Si le « champ » renvoie aux structures objectives du monde social, l’« habitus » désigne les structures corporelles et psychiques des individus. Selon Bourdieu, la sociologie doit étudier les interactions entre ces deux réalités, c’est-à-dire la manière dont les individus contribuent à façonner et à déterminer les structures matérielles qui contribuent elles-mêmes à les façonner et à les déterminer. C’est pourquoi Bourdieu préfère à la notion de « règle » celle de « stratégie », qui, selon lui, permet mieux de rendre compte du fait que les agents sociaux ne se contentent pas d’appliquer des règles préétablies et d’adopter des comportements prescrits, mais que, au contraire, ils travaillent activement à changer les règles du jeu social.

Insistant sur le fait qu’il porte une attention toute particulière à la façon dont les structures sociales se constituent et se transforment, Bourdieu affirme que c’est l’étiquette de « structuralisme génétique » qui convient le mieux pour désigner sa démarche (Choses dites, 1987).

L'implication scientifique et politique

Tout au long de sa vie, Bourdieu s’attelle à une politique scientifique dont le but est d’assurer la publication, la circulation et la diffusion de travaux français ou étrangers.
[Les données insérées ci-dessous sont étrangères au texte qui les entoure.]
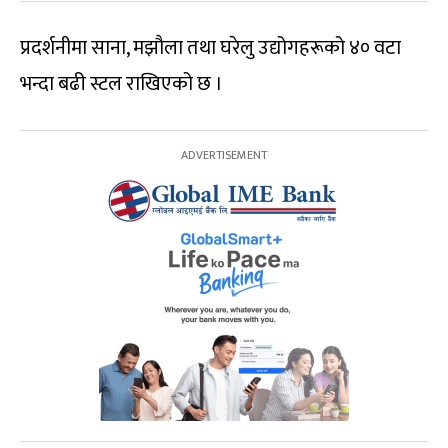
प्रदर्शनीमा साना, मझौला तथा घरेलु उद्योगहरूको ४० वटा
भन्दा बढी स्टल राखिएको छ ।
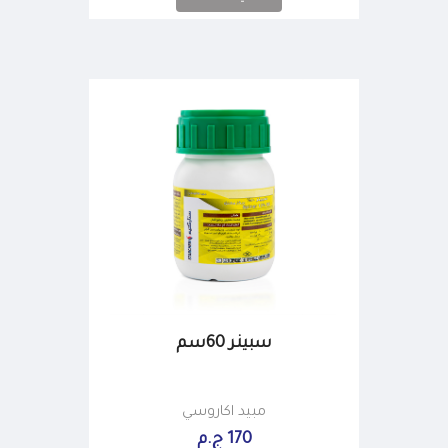
سبينر 60سم
مبيد اكاروسي
170 ج.م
Ainsi, il est éditeur : il fonde et dirige, de 1964 à 1992 aux Éditions de Minuit, la collection « Le sens commun », puis, de 1997 à 2002 aux Éditions du Seuil, la collection « Liber » ; en 1996, il crée la maison d’édition Raisons d’agir. Fondateur, en 1975, de la revue Actes de la recherche en sciences sociales, il en restera le directeur jusqu’à sa mort. Il animera également le Centre de sociologie européenne.
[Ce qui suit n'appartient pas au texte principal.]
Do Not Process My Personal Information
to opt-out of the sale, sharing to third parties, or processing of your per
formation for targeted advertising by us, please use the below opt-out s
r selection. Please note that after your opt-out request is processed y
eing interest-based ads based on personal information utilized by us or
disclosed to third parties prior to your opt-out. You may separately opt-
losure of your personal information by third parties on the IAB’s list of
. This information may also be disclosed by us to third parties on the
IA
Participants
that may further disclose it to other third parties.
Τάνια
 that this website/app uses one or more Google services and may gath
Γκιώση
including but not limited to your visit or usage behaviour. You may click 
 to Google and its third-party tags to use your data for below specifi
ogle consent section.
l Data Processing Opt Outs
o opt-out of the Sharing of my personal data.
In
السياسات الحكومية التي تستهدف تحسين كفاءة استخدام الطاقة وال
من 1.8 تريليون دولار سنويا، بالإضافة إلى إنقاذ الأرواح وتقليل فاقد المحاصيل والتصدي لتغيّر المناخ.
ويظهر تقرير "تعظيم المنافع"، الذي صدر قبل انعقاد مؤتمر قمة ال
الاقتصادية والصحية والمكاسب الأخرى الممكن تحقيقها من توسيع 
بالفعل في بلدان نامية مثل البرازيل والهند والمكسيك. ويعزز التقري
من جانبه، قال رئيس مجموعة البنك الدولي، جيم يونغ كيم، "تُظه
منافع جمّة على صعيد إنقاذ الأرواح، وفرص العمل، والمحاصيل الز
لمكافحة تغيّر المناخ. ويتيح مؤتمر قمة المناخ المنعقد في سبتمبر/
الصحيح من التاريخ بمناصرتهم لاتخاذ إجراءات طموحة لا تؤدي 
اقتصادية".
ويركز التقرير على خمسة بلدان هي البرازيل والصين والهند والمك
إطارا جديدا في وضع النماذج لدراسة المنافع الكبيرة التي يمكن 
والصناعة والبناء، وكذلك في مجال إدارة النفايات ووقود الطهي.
S’il manifeste parfois une certaine antipathie à l’égard de la figure de l’intellectuel engagé telle que Sartre l’incarne, Bourdieu n’en met pas moins, très souvent, son autorité et son prestige au service des causes et des luttes dont il se sent proche. Le volume Interventions, science sociale et action politique (2002) rassemble ses textes politiques écrits entre 1961 et 2001 en faveur, notamment, des sans-papiers, des homosexuels ou de la lutte contre le néolibéralisme.

Bourdieu ethnologue

On oublie souvent que Pierre Bourdieu ne fut pas seulement sociologue, mais aussi ethnologue et anthropologue. Son article de 1962, « Célibat et condition paysanne », puis ses Trois essais d’ethnologie kabyle (1972), qui analysent les relations de parenté et les stratégies matrimoniales respectivement dans son Béarn natal et en Kabylie, constituent des temps forts de sa carrière. C’est au cours de ces recherches, en effet, qu’il a construit ses principaux concepts, qu’il n’a cessé, par la suite, d’utiliser et de remanier. Ses travaux d’anthropologue sont célèbres dans le monde entier. C'est pourquoi, en 2000, Bourdieu a reçu la Huxley Memorial Medal du Royal Institute of Anthropology de Londres.